Until September, good ol' Athlon XP will have to fend off the Pentium 4 all by itself. In order to aid in this mission, AMD has outfitted the newest incarnation of the Athlon XP, code-named Barton, with twice the level 2 cache of previous models—up from 256K to 512K. All other things being equal, raising cache size from 256K to 512K can provide a healthy performance boost. We saw it happen when Intel introduced the "Northwood" variant of the Pentium 4; since then, the P4 has been a better, more balanced performer.

Getting to know Barton
Thanks to its larger cache, Barton is a bigger chip than the "Thoroughbred" core that precedes it. Thoroughbred was made up of 37.6 million transistors, and Barton is a heftier 54.3 million. The Pentium 4 "Northwood" is 55 million transistors, so the Athlon XP has finally caught up with the P4 in transistor count. (The newest graphics processors are well over 100 million transistors, to give you some perspective.) Size-wise, Barton is a just little longer than the T-bred, which raises its total surface area from 84 mm2 to 101 mm2. A lot of cache transistors can really get packed into a small space, so it's no surprise Barton isn't a huge chip. The P4 Northwood is still the big kid on the block at 145 mm2.

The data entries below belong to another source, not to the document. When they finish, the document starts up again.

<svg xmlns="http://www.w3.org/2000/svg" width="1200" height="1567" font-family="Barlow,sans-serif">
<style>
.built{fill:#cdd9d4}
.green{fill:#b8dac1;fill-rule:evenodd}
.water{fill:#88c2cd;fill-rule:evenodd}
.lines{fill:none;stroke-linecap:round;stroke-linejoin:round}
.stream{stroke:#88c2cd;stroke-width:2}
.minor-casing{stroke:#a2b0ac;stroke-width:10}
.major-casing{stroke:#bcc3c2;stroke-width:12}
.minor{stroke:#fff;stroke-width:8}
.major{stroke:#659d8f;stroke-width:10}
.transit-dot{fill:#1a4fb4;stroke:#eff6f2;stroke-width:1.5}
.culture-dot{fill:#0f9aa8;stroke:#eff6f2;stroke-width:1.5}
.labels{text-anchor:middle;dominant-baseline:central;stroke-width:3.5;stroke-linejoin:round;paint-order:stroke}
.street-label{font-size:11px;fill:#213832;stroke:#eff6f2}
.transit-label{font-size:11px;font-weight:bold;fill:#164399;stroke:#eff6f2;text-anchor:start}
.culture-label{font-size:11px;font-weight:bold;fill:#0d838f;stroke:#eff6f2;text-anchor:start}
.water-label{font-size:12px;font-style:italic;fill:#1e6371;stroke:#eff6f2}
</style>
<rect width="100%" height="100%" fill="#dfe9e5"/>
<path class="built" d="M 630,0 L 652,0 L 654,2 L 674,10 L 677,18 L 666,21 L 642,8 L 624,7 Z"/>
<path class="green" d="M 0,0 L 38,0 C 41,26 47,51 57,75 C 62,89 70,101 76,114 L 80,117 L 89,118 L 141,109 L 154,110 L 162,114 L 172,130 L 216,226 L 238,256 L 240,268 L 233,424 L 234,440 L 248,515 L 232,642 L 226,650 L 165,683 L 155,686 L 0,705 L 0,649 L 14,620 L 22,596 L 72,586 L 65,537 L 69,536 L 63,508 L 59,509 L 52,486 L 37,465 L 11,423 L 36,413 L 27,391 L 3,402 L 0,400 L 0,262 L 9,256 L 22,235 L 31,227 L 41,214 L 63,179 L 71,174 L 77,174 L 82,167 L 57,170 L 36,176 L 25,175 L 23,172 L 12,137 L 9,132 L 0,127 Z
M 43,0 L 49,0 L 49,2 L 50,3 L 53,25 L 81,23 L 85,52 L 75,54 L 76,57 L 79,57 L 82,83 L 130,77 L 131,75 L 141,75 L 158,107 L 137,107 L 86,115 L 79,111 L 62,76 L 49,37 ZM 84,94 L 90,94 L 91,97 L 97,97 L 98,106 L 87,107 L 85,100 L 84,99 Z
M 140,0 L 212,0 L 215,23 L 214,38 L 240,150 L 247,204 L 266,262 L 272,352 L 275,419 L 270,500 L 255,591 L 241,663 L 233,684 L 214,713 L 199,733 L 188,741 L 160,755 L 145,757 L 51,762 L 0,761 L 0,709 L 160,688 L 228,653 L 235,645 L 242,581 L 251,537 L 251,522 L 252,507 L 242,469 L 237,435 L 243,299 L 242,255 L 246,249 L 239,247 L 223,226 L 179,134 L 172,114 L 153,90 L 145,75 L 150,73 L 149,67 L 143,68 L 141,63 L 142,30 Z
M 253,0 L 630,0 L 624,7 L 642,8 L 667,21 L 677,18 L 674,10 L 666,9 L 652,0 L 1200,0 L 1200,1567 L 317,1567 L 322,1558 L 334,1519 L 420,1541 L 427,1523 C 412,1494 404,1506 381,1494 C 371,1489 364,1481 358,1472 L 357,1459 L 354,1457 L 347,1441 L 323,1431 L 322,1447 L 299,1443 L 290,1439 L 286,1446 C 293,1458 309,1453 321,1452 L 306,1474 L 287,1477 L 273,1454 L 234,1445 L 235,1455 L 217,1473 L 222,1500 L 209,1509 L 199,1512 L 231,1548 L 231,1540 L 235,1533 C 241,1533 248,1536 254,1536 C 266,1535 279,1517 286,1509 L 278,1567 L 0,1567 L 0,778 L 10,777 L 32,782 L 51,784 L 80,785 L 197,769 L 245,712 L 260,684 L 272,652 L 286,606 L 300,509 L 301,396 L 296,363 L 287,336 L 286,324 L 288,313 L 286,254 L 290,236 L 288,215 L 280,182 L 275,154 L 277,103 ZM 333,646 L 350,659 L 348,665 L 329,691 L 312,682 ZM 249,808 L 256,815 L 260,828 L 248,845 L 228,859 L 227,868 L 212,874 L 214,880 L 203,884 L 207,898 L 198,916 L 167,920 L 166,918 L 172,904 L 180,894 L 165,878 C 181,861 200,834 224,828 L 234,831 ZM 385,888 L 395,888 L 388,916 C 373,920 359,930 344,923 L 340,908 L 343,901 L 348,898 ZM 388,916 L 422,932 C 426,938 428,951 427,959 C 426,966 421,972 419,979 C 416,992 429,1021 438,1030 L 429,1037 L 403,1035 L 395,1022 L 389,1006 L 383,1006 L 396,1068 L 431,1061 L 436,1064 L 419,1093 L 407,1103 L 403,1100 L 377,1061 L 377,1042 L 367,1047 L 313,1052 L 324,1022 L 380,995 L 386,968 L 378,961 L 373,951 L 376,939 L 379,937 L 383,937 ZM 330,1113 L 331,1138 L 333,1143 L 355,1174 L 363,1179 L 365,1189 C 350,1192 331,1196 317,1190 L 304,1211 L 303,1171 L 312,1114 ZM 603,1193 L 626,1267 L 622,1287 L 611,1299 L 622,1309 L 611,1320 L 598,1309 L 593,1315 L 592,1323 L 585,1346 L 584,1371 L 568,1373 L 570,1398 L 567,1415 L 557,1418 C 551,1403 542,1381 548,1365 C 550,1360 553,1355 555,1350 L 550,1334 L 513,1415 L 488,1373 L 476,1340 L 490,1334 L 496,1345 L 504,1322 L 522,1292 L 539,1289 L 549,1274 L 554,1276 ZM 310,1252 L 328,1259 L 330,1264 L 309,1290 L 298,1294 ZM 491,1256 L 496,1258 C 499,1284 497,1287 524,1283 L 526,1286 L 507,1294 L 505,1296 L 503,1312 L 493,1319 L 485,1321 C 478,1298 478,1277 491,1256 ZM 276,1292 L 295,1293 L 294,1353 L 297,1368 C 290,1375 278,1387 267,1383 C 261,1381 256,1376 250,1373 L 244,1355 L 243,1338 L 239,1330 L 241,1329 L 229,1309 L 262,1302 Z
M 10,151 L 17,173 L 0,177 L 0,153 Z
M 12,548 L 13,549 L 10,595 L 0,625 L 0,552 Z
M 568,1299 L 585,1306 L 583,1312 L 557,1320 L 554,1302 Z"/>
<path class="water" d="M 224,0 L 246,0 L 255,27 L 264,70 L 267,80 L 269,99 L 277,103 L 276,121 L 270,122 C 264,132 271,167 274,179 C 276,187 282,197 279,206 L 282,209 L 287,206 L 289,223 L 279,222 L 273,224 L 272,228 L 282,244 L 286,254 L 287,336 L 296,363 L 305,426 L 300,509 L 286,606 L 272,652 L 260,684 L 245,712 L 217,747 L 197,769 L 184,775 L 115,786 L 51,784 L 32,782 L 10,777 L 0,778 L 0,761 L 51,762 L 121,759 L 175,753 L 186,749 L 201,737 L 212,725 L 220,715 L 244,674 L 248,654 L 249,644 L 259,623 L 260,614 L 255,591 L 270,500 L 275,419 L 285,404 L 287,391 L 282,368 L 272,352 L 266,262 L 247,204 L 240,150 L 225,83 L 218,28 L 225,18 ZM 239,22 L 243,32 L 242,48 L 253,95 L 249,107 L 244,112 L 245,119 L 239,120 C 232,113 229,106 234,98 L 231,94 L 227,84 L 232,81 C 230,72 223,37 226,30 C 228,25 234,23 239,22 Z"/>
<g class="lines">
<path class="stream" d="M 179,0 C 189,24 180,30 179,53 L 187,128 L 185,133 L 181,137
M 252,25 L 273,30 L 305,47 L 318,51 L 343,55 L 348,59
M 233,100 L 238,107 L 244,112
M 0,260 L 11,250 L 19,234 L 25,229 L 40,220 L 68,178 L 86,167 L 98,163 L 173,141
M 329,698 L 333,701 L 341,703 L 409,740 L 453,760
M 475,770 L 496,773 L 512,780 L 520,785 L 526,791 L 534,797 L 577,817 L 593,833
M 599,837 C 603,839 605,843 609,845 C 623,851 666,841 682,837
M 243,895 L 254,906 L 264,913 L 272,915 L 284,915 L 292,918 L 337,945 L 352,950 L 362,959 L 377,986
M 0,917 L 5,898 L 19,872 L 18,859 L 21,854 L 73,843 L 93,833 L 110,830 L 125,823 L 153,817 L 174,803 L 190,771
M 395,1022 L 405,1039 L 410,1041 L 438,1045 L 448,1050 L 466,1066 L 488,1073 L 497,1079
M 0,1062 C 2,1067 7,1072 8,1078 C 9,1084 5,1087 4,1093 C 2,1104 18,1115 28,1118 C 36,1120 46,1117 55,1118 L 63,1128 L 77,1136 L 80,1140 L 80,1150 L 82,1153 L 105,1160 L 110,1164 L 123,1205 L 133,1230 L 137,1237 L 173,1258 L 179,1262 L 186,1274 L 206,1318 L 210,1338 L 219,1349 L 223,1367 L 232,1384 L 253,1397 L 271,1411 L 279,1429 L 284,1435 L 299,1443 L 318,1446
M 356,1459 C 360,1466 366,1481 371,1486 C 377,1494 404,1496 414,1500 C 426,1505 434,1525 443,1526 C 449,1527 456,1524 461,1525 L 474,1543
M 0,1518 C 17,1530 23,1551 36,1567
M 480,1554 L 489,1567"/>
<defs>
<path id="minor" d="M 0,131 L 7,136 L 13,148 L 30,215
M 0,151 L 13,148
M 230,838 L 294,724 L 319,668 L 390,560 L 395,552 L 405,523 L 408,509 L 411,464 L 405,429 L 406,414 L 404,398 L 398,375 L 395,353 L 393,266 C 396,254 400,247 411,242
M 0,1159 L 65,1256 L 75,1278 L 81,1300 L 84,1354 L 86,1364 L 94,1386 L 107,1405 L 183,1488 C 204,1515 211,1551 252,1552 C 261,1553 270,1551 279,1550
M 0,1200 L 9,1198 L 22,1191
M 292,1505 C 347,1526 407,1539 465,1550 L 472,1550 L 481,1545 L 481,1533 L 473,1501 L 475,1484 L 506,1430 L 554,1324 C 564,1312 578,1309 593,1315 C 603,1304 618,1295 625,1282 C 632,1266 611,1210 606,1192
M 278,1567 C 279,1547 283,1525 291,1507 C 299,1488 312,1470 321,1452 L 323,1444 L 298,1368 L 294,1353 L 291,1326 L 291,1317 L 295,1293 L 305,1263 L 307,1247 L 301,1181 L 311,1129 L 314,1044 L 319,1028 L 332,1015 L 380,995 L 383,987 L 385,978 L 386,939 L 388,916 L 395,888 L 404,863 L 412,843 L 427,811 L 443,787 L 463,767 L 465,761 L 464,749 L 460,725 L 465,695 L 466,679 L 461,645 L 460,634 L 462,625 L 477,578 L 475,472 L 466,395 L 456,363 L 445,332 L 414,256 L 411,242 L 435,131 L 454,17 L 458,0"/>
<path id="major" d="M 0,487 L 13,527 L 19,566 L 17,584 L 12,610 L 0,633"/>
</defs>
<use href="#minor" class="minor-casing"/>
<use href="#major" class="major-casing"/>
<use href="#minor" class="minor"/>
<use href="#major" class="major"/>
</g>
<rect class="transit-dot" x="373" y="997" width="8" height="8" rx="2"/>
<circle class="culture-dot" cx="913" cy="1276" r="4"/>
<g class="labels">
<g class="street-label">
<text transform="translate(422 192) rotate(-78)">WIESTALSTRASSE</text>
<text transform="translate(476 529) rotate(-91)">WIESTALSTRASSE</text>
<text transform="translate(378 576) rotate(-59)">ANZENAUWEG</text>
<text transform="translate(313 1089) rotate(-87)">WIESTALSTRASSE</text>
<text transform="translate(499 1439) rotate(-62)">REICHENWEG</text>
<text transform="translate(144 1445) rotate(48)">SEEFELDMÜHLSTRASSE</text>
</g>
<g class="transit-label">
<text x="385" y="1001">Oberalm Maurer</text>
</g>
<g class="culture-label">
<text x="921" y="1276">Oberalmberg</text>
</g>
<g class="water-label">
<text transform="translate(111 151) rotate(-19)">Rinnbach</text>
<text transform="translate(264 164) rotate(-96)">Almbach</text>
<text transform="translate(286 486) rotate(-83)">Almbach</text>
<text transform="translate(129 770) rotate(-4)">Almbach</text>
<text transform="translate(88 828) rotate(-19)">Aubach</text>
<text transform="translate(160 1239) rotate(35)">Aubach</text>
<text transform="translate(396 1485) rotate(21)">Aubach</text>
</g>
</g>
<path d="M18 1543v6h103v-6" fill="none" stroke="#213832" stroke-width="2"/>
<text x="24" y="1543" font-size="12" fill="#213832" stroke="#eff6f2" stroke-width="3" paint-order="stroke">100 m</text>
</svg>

All Athlons have 128K of L1 cache memory onboard, split evenly between instruction and data caches. Because the Athlon's L2 cache is exclusive—that is, it doesn't replicate the contents of the L1 cache—the effective total cache size is a little higher than the Pentium 4. Taken together, the Athlon Thoroughbred's 64K L1 data cache and 256K L2 cache team up to offer an effective 320K of on-chip cache. Similarly, Barton's 64K L1 data cache and 512K L2 cache give it an effective cache size of 576K.

Exciting, huh?

The thing is, cache size alone isn't a great indicator of anything much. We can't compare the cache sizes of the Pentium 4 and Athlon XP against one another and draw too many conclusions about performance on that basis alone. The Athlon XP and Pentium 4 are very different animals.

However, we can probably predict how more cache will affect the Athlon XP's performance, in very general terms. Let me oversimplify it for you. The point of having a cache is to eliminate slow and costly accesses to main memory. Main memory has less bandwidth than an on-chip cache, and more importantly, accessing memory takes, as they say in the industry, a Very Long Time. Cache reduces the use of main memory by storing data or instructions likely to be used soon. Modern processors use algorithms to determine what gets stored in a cache, and the newest x86 processors (including the P4 and Athlon XP) attempt to anticipate what data will be needed next and "pre-fetch" this data into their L2 caches. When all goes as planned, the data and instructions for many common program loops can run in cache without having to access main memory. Not all of them will fit, however, into a relatively small 320K cache.

Barton's larger cache will likely allow some new program loops to run without hitting main memory so often. In those cases, Barton will outrun Thoroughbred. You'll see it in the benchmarks. In other cases, Barton's 576K of cache won't help at all. You'll see that in the benchmarks, too.